Performance Benchmarks#
PrefGraph uses a Rust engine (rpt-core) for batch choice analysis. It combines Rayon parallelism with graph algorithms and HiGHS linear programming, streaming users in chunks to keep memory bounded.
Scalability and Throughput#
Throughput scales roughly linearly with core count since each user is independent. On a 10-12 core CPU, GARP-only processing reaches about 49k users/sec. Adding CCEI yields about 2.4k/sec. The full suite (GARP, CCEI, MPI, HARP) sustains about 2.0k/sec.
Per-user latency is about 20 microseconds for GARP-only, 420 microseconds for GARP+CCEI, and 500 microseconds for the full four-metric suite. These figures vary with core count and clock speed.
Metrics |
Throughput (users/sec) |
Latency (per user) |
|---|---|---|
GARP Only (O(T²)) |
~49,000 |
20 μs |
GARP + CCEI |
~2,400 |
420 μs |
Comprehensive (GARP, CCEI, MPI, HARP) |
~2,000 |
500 μs |
Computational Complexity by Metric#
Throughput varies by algorithm complexity. See Algorithms for details.
Memory Management and Streaming#
The engine maintains a flat memory profile by streaming users in fixed-size chunks. By default, batches of 50k users are processed, and intermediate buffers are released between batches, so peak memory depends on chunk size rather than total population.
At the default chunk size, peak memory is 100-200 MB. Million-user runs work on a laptop. Adjust chunk size to trade memory for throughput.
Large-Scale Benchmarks#
For budgets with T=20–100 and K=5, GARP alone completes 10k, 100k, and 1M users in roughly 0.1s, 2.0s, and ~20s. Adding CCEI yields about 4.2s, 39.5s, and ~6.6 minutes. Running the full suite (GARP, CCEI, MPI, HARP) takes around 6.8s, 67.1s, and ~11 minutes for the same scales.
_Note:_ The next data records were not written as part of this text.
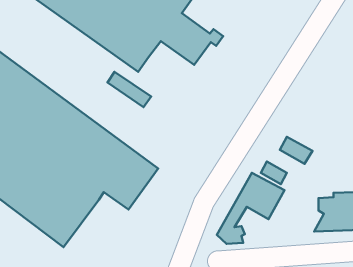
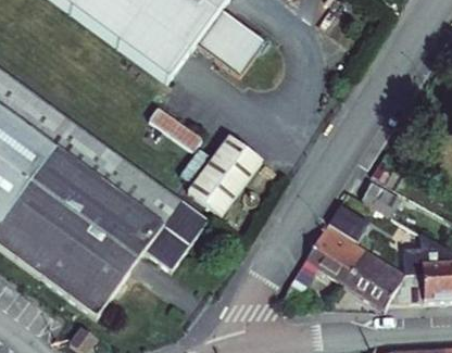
building: none -> [180,133,258,213]
building: none -> [346,244,414,305]

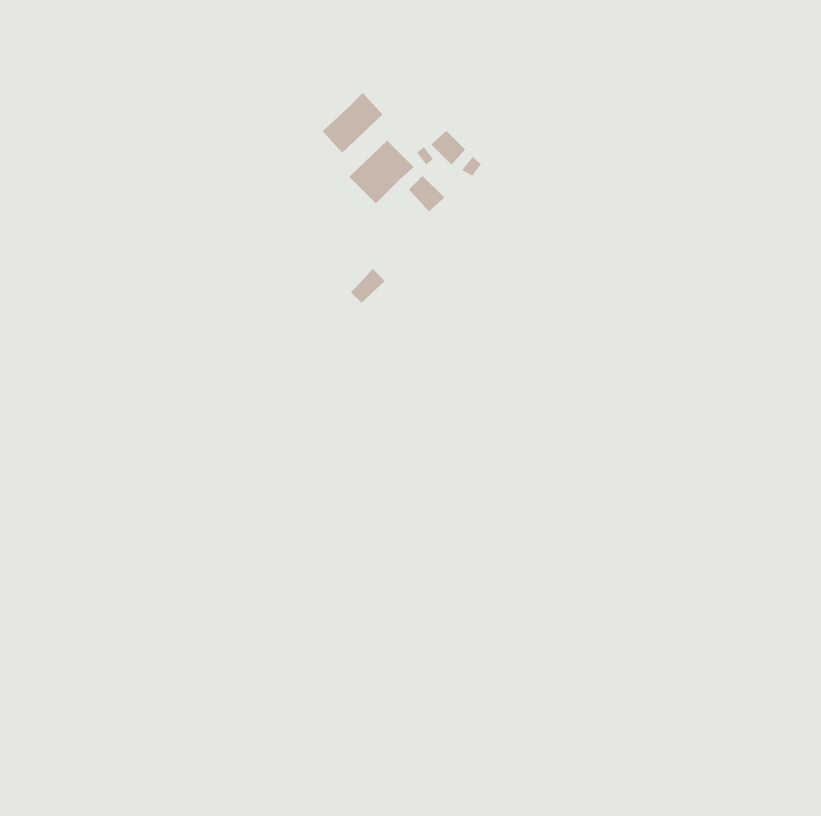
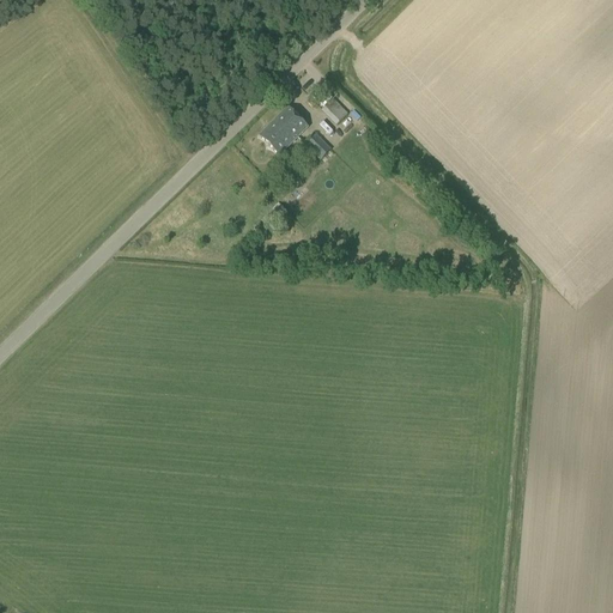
building: [322,92,383,154] -> none

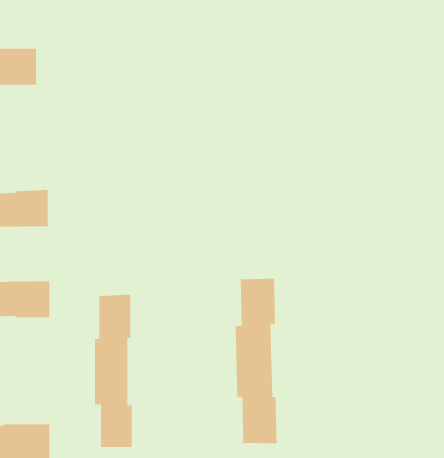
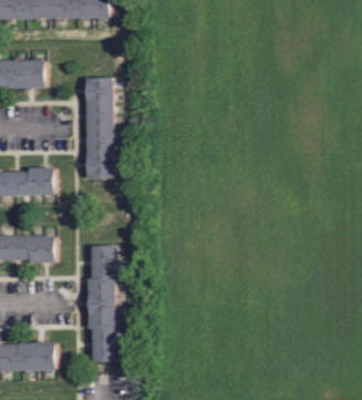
building: none -> [84,76,113,178]
building: [235,278,277,444] -> none

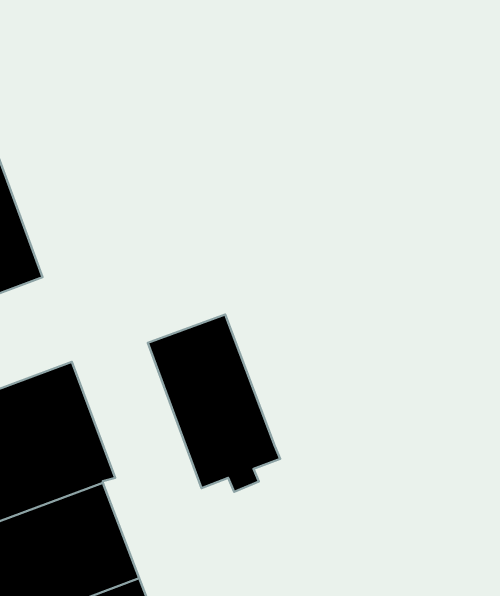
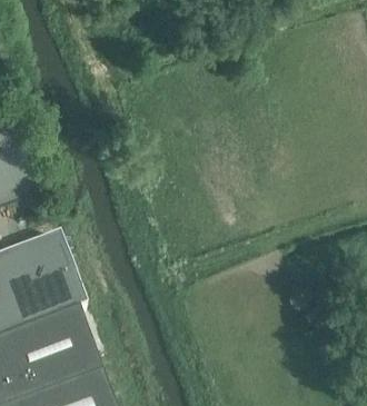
building: [148,314,280,492] -> none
On discrete menus (50 items, 20–100 sessions), the SARP+WARP+HM bundle completes ~0.3s at 10k users, ~5.2s at 100k, and ~85.6s at 1M. Measured on Apple M-series hardware. Timings scale with core count.
Configuration |
10K users |
100K users |
1M users |
|---|---|---|---|
GARP (O(T²)) |
0.1s |
2.0s |
~20s |
GARP + CCEI |
4.2s |
39.5s |
~6.6 min |
Comprehensive Suite |
6.8s |
67.1s |
~11 min |
Configuration |
10K users |
100K users |
1M users |
|---|---|---|---|
SARP + WARP + HM |
0.3s |
5.2s |
85.6s |
End-to-End from Disk#
The benchmarks above measure in-memory scoring. Below is the full disk-to-scores pipeline on 100,000 synthetic consumers (T=15, K=5, full 5-metric suite).
Pipeline |
Read |
Transform |
Score |
Total |
File Size |
|---|---|---|---|---|---|
CSV + Polars |
63 ms |
18.0 s |
1m 32s |
1m 50s |
281 MB |
Parquet + Polars |
68 ms |
14.1 s |
1m 43s |
1m 57s |
110 MB |
Parquet (streaming) |
— |
— |
— |
1m 45s |
110 MB |
Pipeline |
Total |
|---|---|
In-memory |
131 ms |
CSV + reconstruct |
200 ms |
File I/O adds under 70 ms for 280 MB. The Rust scoring step dominates wall time for anything beyond GARP-only. Parquet streaming via engine.analyze_parquet() skips the Python transformation step and reaches about 950 users/sec for the full suite. Parquet with zstd is 2.6x smaller than CSV.
Complexity Summary#
GARP runs in O(T²), CCEI in O(T² log T), MPI and HARP in O(T³). Houtman-Maks uses greedy FVS with exact ILP for small T. Utility recovery and VEI each solve LPs at O(T²) scale.
Algorithm |
Complexity |
Implementation Notes |
|---|---|---|
GARP |
O(T²) |
SCC-based arc-scan; avoids O(T³) transitive closure. |
CCEI (AEI) |
O(T² log T) |
Iterative binary search over T² potential efficiency ratios. |
MPI |
O(T³) |
Karp’s maximum-mean-weight cycle algorithm. |
HARP |
O(T³) |
Max-product path calculation via modified Floyd-Warshall. |
Houtman-Maks |
O(T²) / ILP |
Greedy FVS (approximate); ILP via HiGHS for exact solutions (T ≤ 200). |
Utility Recovery |
O(T²) |
Linear programming with 2T variables and T(T-1) constraints. |
VEI |
O(T²) |
Observation-specific efficiency via constrained optimization. |
Hardware Configuration#
All results are from an Apple M-series machine (11 cores). On a 64-core server, throughput is roughly 5x higher.